What astonishes the visitor is that despite an endless array of art objects from around the world, Jan and Joe’s home does not feel at all cluttered — instead, it pulses with interior life. As with Jan’s drawings, an observer sees something new every time she looks. “Jan has an ornate but orderly way of doing things,” Joe explains. “There’s tons of detail, both in her books and in our home, but there’s a cleanliness to it.”

Their architect agrees. “We gave Jan the palette to work with in the house design,” Jim says. “Her touches are what make the house fun to be in.”

Jan’s home also reflects her passion for family. “I’m inspired by [them],” she says. “They’ve been living in nearby Hingham — where I grew up — since it was founded. I am so rooted in this area. And my sister, uncle, and great-uncle all are or were also artists.”

Heirlooms are everywhere: Jan’s living room sofa belonged to her great-uncle, artist Harold Brett; the rocking chair next to it was made by Jan’s great-great-grandfather; a dining room chest displays a model wooden whaling ship finished and rigged by Jan’s father, George, when he was a teenager.

One wall of the master bedroom is devoted to the framed paintings Jan makes for Joe each year, portraying their favorite experience from the year past. The couple loves to gather family and friends for dinner, so their latest home addition, two years ago, expanded the dining room (which can now seat 16) and upgraded the kitchen.

A loft above the living room serves as Jan’s library. An entire section of it is devoted to Norway, another to the Arctic, yet another to books on coins, which Jan delved into for her latest book, Hedgie Blasts Off. “Small nuances make things real for me and for the reader,” Jan says. “I try to include visual details in my drawings that readers may not even recognize or know about, but that nonetheless make them feel that they can walk right onto the page.”

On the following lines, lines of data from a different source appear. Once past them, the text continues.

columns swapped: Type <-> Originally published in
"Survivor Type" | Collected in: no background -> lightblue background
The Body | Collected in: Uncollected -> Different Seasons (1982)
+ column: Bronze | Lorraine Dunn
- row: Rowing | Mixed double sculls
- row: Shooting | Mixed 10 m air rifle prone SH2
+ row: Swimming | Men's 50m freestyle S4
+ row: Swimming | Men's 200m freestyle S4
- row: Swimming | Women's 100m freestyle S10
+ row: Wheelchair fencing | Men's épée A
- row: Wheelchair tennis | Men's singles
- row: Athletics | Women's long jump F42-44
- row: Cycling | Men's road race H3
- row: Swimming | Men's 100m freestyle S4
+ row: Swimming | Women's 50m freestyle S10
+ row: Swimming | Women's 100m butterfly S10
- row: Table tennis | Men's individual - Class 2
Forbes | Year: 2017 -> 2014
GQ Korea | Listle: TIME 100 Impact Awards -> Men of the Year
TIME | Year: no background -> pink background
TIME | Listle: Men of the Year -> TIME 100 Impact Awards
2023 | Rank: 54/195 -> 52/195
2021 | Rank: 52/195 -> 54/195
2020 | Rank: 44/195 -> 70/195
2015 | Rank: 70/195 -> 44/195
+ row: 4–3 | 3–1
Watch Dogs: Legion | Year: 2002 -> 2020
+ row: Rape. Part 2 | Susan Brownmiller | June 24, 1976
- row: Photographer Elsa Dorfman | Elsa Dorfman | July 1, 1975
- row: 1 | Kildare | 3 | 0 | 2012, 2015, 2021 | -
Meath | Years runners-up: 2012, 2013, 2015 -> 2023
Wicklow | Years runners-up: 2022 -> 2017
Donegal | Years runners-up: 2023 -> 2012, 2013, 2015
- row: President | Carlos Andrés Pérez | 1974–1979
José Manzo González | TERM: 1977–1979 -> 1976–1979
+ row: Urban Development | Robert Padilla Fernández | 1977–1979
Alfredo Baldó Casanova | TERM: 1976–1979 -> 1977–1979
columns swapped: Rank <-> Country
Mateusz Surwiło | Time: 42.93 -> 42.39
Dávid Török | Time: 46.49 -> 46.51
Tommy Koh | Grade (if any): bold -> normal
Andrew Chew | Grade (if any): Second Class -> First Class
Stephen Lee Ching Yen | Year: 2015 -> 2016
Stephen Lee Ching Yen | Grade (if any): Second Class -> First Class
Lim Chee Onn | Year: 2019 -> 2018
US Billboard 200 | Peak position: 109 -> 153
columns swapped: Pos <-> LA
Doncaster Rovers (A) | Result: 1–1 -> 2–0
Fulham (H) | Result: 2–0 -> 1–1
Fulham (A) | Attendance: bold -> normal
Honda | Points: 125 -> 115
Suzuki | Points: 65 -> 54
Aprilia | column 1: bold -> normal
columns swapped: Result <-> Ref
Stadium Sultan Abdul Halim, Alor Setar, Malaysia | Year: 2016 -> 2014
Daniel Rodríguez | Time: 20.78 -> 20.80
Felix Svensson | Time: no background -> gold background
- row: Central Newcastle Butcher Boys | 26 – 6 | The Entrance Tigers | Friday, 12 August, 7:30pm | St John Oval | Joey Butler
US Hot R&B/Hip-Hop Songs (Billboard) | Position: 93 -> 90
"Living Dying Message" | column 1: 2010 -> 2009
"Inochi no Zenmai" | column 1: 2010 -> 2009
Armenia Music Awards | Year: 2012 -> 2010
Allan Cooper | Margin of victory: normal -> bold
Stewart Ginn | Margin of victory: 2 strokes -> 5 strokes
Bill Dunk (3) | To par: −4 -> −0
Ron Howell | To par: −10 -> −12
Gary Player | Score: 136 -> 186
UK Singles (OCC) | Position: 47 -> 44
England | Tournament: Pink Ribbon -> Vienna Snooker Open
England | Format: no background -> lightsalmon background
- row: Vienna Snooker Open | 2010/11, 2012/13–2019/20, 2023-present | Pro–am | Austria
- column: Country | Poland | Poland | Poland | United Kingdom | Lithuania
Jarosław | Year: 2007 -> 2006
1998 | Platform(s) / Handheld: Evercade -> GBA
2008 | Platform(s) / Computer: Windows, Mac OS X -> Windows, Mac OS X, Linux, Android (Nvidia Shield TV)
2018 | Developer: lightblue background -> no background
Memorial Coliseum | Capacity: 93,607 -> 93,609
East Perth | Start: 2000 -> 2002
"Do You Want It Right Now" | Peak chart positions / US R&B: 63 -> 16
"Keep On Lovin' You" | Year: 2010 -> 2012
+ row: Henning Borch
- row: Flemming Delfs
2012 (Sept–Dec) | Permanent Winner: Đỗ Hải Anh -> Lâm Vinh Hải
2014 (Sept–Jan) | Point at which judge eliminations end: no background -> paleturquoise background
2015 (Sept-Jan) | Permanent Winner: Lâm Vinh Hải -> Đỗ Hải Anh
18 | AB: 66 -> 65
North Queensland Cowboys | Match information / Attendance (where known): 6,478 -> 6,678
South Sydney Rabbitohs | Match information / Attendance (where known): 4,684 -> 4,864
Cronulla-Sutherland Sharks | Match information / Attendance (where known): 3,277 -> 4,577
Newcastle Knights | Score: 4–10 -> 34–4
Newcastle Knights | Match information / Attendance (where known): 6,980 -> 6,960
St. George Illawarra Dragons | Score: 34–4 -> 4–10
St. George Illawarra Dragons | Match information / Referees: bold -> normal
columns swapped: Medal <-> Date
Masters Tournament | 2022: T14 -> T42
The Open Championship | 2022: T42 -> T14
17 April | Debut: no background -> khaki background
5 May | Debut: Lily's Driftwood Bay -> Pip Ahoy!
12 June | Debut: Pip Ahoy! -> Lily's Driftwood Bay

Ultimately, their home reflects Jan’s ongoing explorations — of her world, of her past, of her art. “I tell both kids and adults to create the mental space for their art by listening to their muse, that quiet voice that points you in a certain direction, that says draw this, or write this, not that,” Jan explains. “For me, it’s the same as listening to my six-year-old self, who sits on my shoulder. The beauty of art is that it lets individuality flower — whatever you create is something only you could have made.”

“Jan’s business is to create,” adds Joe. “She gets endless ideas from a place I call ‘Jan-Land.'” If Jan’s enchanting books and home are any indication, Jan-Land is a magical place indeed.